Copy each of the lines below exactly as they appear, leaving out the pictures.
:: Input material
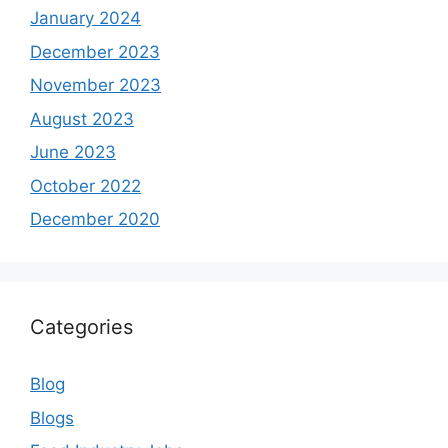
January 2024
December 2023
November 2023
August 2023
June 2023
October 2022
December 2020
Categories
Blog
Blogs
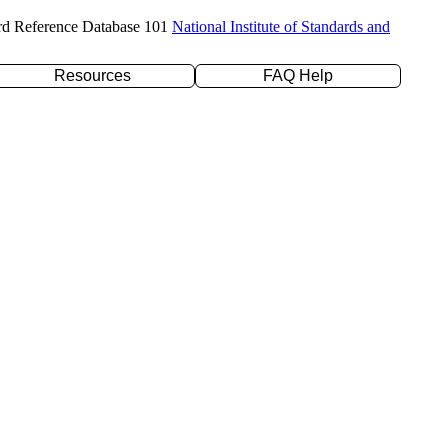
rd Reference Database 101
National Institute of Standards and
Resources
FAQ Help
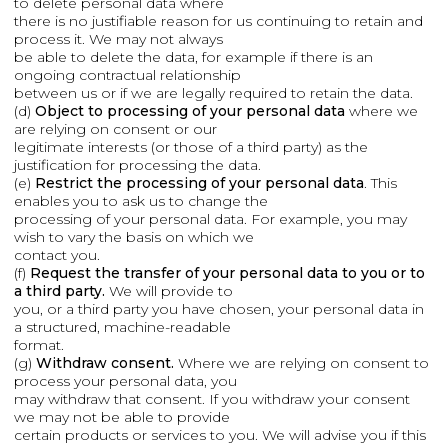
to delete personal data where
there is no justifiable reason for us continuing to retain and
process it. We may not always
be able to delete the data, for example if there is an
ongoing contractual relationship
between us or if we are legally required to retain the data.
(d)
Object to processing of your personal data
where we
are relying on consent or our
legitimate interests (or those of a third party) as the
justification for processing the data.
(e)
Restrict the processing of your personal data
. This
enables you to ask us to change the
processing of your personal data. For example, you may
wish to vary the basis on which we
contact you.
(f)
Request the transfer of your personal data to you or to
a third party.
We will provide to
you, or a third party you have chosen, your personal data in
a structured, machine-readable
format.
(g)
Withdraw consent.
Where we are relying on consent to
process your personal data, you
may withdraw that consent. If you withdraw your consent
we may not be able to provide
certain products or services to you. We will advise you if this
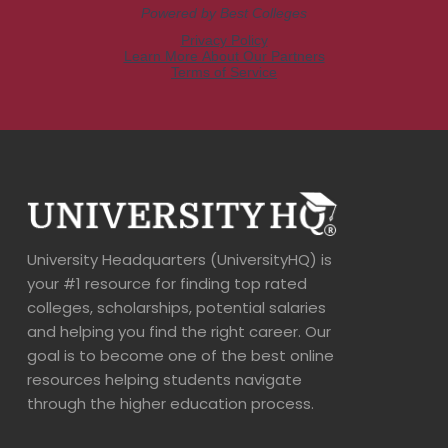
University Headquarters (UniversityHQ) is
your #1 resource for finding top rated
colleges, scholarships, potential salaries
and helping you find the right career. Our
goal is to become one of the best online
resources helping students navigate
through the higher education process.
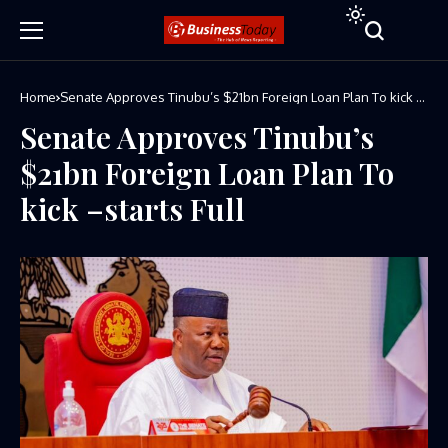
Home
Senate Approves Tinubu’s $21bn Foreign Loan Plan To kick –
starts Full
Senate Approves Tinubu’s
$21bn Foreign Loan Plan To
kick –starts Full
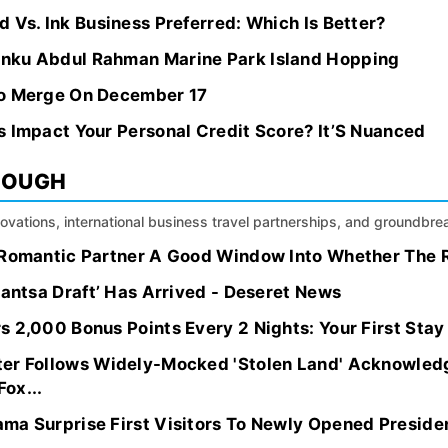
 Vs. Ink Business Preferred: Which Is Better?
nku Abdul Rahman Marine Park Island Hopping
To Merge On December 17
s Impact Your Personal Credit Score? It’S Nuanced
ROUGH
nnovations, international business travel partnerships, and groundbr
 Romantic Partner A Good Window Into Whether The Re
bantsa Draft’ Has Arrived - Deseret News
 2,000 Bonus Points Every 2 Nights: Your First Stay
ter Follows Widely-Mocked 'Stolen Land' Acknowled
ox...
ma Surprise First Visitors To Newly Opened Preside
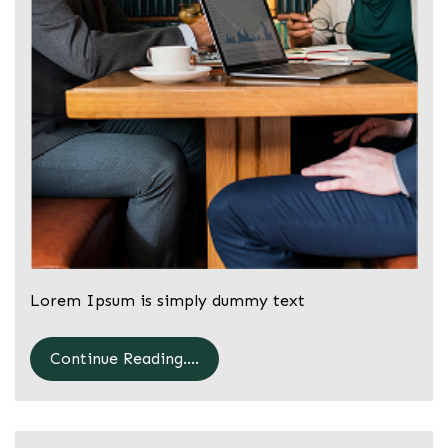
Lorem Ipsum is simply dummy text
Continue Reading....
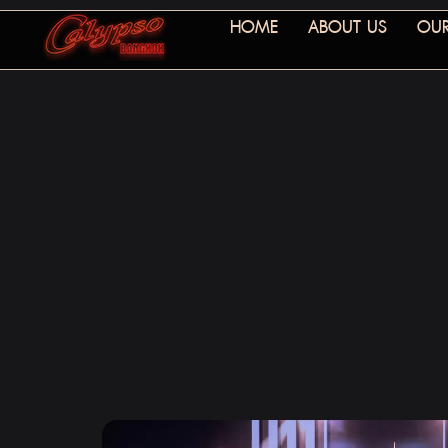
HOME
ABOUT US
OUR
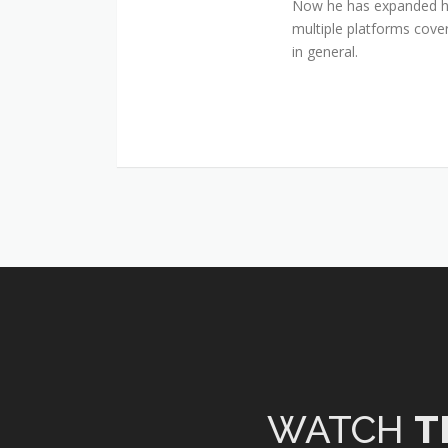
Now he has expanded his
multiple platforms cover
in general.
WATCH
T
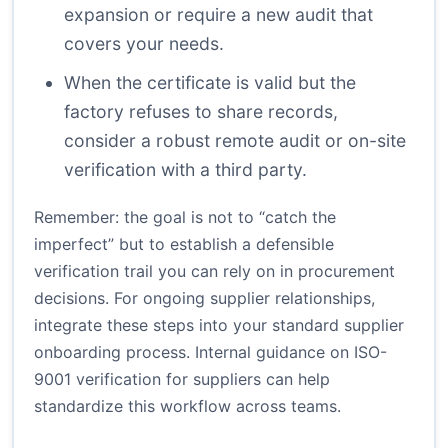
expansion or require a new audit that
covers your needs.
When the certificate is valid but the
factory refuses to share records,
consider a robust remote audit or on-site
verification with a third party.
Remember: the goal is not to “catch the
imperfect” but to establish a defensible
verification trail you can rely on in procurement
decisions. For ongoing supplier relationships,
integrate these steps into your standard supplier
onboarding process.
Internal guidance on ISO-
9001 verification for suppliers
can help
standardize this workflow across teams.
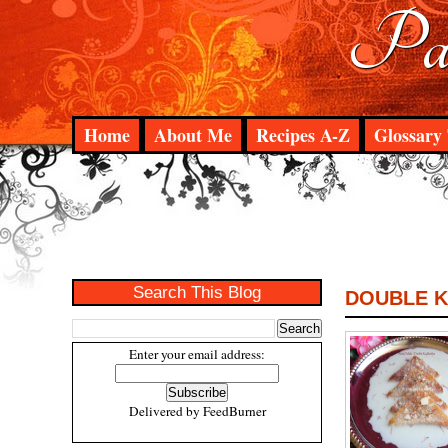
Pad
Home
About Me
Recipes A-Z
Glossary 
Search This Blog
DOUBLE K
Enter your email address:
Delivered by
FeedBurner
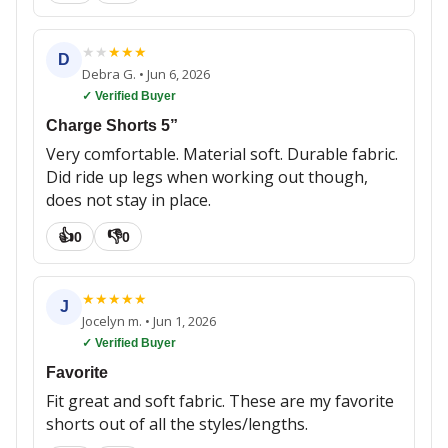
★
★
★
★
★
D
Debra G.
•
Jun 6, 2026
✓ Verified Buyer
Charge Shorts 5”
Very comfortable. Material soft. Durable fabric.
Did ride up legs when working out though,
does not stay in place.
👍
👎
0
0
★
★
★
★
★
J
Jocelyn m.
•
Jun 1, 2026
✓ Verified Buyer
Favorite
Fit great and soft fabric. These are my favorite
shorts out of all the styles/lengths.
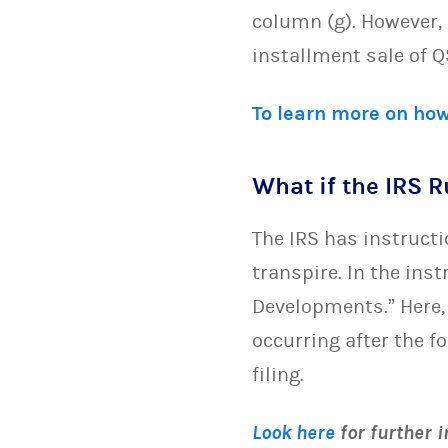
column (g). However, 
installment sale of Q
To learn more on how
What if the IRS 
The IRS has instruct
transpire. In the ins
Developments.” Here,
occurring after the f
filing.
Look here
for further 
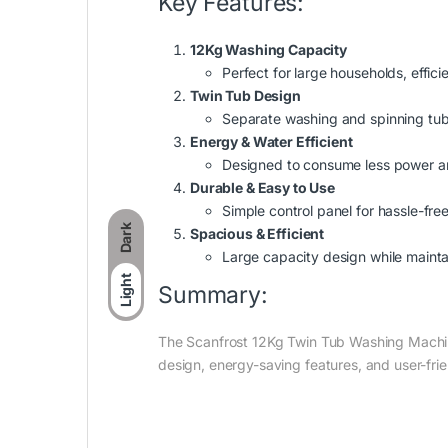
Key Features:
12Kg Washing Capacity
Perfect for large households, effic
Twin Tub Design
Separate washing and spinning tub
Energy & Water Efficient
Designed to consume less power an
Durable & Easy to Use
Simple control panel for hassle-free
Dark
Spacious & Efficient
Large capacity design while mainta
Light
Summary:
The Scanfrost 12Kg Twin Tub Washing Machine 
design, energy-saving features, and user-frie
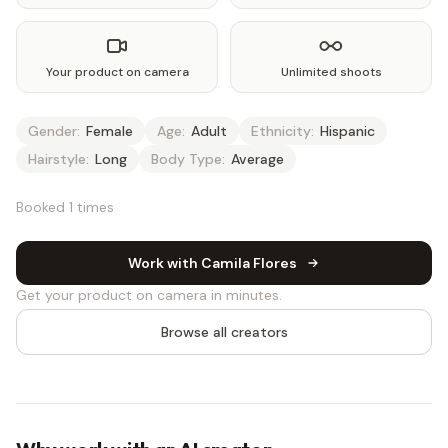
Your product on camera
Unlimited shoots
Gender:
Female
Age:
Adult
Ethnicity:
Hispanic
Hairstyle:
Long
Body Type:
Average
Booked 1 times
Work with Camila Flores
Get your product on camera in minutes.
Browse all creators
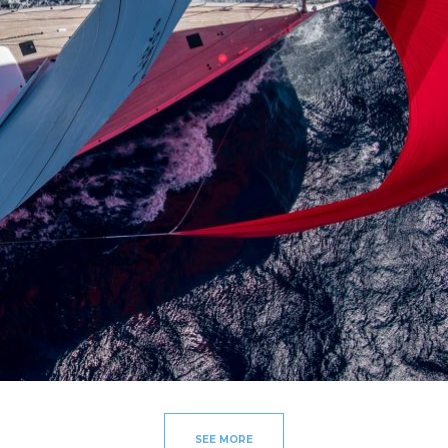
SEE MORE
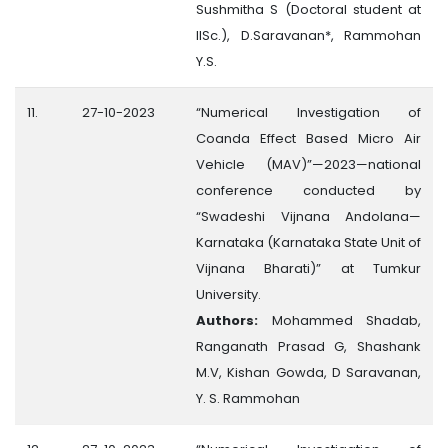
Sushmitha S (Doctoral student at
IISc.), D.Saravanan*, Rammohan
Y.S.
11.
27-10-2023
“Numerical Investigation of
Coanda Effect Based Micro Air
Vehicle (MAV)”—2023—national
conference conducted by
“Swadeshi Vijnana Andolana—
Karnataka (Karnataka State Unit of
Vijnana Bharati)” at Tumkur
University.
Authors:
Mohammed Shadab,
Ranganath Prasad G, Shashank
M.V, Kishan Gowda, D Saravanan,
Y. S. Rammohan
::::
• Solved exercise
January 2024
December 2023
November 2023
August 2023
June 2023
October 2022
December 2020
Categories
Blog
Blogs
rd Reference Database 101
National Institute of Standards and
Resources
FAQ Help
to delete personal data where
there is no justifiable reason for us continuing to retain and
process it. We may not always
be able to delete the data, for example if there is an
ongoing contractual relationship
between us or if we are legally required to retain the data.
(d)
Object to processing of your personal data
where we
are relying on consent or our
legitimate interests (or those of a third party) as the
justification for processing the data.
(e)
Restrict the processing of your personal data
. This
enables you to ask us to change the
processing of your personal data. For example, you may
wish to vary the basis on which we
contact you.
(f)
Request the transfer of your personal data to you or to
a third party.
We will provide to
you, or a third party you have chosen, your personal data in
a structured, machine-readable
format.
(g)
Withdraw consent.
Where we are relying on consent to
process your personal data, you
may withdraw that consent. If you withdraw your consent
we may not be able to provide
certain products or services to you. We will advise you if this
University Headquarters (UniversityHQ) is
your #1 resource for finding top rated
colleges, scholarships, potential salaries
and helping you find the right career. Our
goal is to become one of the best online
resources helping students navigate
through the higher education process.
Home
Senate Approves Tinubu’s $21bn Foreign Loan Plan To kick –
starts Full
Senate Approves Tinubu’s
$21bn Foreign Loan Plan To
kick –starts Full
 Vs. Ink Business Preferred: Which Is Better?
nku Abdul Rahman Marine Park Island Hopping
To Merge On December 17
s Impact Your Personal Credit Score? It’S Nuanced
ROUGH
nnovations, international business travel partnerships, and groundbr
 Romantic Partner A Good Window Into Whether The Re
bantsa Draft’ Has Arrived - Deseret News
 2,000 Bonus Points Every 2 Nights: Your First Stay
ter Follows Widely-Mocked 'Stolen Land' Acknowled
ox...
ma Surprise First Visitors To Newly Opened Preside
Lorem Ipsum is simply dummy text
Continue Reading....
HOME
ABOUT US
OUR
Now he has expanded his
multiple platforms cover
in general.
WATCH
T
expansion or require a new audit that
covers your needs.
When the certificate is valid but the
factory refuses to share records,
consider a robust remote audit or on-site
verification with a third party.
Remember: the goal is not to “catch the
imperfect” but to establish a defensible
verification trail you can rely on in procurement
decisions. For ongoing supplier relationships,
integrate these steps into your standard supplier
onboarding process.
Internal guidance on ISO-
9001 verification for suppliers
can help
standardize this workflow across teams.
Pad
Home
About Me
Recipes A-Z
Glossary 
Search This Blog
DOUBLE K
Enter your email address:
Delivered by
FeedBurner
★
★
★
★
★
D
Debra G.
•
Jun 6, 2026
✓ Verified Buyer
Charge Shorts 5”
Very comfortable. Material soft. Durable fabric.
Did ride up legs when working out though,
does not stay in place.
👍
👎
0
0
★
★
★
★
★
J
Jocelyn m.
•
Jun 1, 2026
✓ Verified Buyer
Favorite
Fit great and soft fabric. These are my favorite
shorts out of all the styles/lengths.
column (g). However, 
installment sale of Q
To learn more on how
What if the IRS 
The IRS has instruct
transpire. In the ins
Developments.” Here,
occurring after the f
filing.
Look here
for further 
Key Features:
12Kg Washing Capacity
Perfect for large households, effic
Twin Tub Design
Separate washing and spinning tub
Energy & Water Efficient
Designed to consume less power an
Durable & Easy to Use
Simple control panel for hassle-free
Dark
Spacious & Efficient
Large capacity design while mainta
Light
Summary:
The Scanfrost 12Kg Twin Tub Washing Machine 
design, energy-saving features, and user-frie
Your product on camera
Unlimited shoots
Gender:
Female
Age:
Adult
Ethnicity:
Hispanic
Hairstyle:
Long
Body Type:
Average
Booked 1 times
Work with Camila Flores
Get your product on camera in minutes.
Browse all creators
SEE MORE
Sushmitha S (Doctoral student at
IISc.), D.Saravanan*, Rammohan
Y.S.
11.
27-10-2023
“Numerical Investigation of
Coanda Effect Based Micro Air
Vehicle (MAV)”—2023—national
conference conducted by
“Swadeshi Vijnana Andolana—
Karnataka (Karnataka State Unit of
Vijnana Bharati)” at Tumkur
University.
Authors:
Mohammed Shadab,
Ranganath Prasad G, Shashank
M.V, Kishan Gowda, D Saravanan,
Y. S. Rammohan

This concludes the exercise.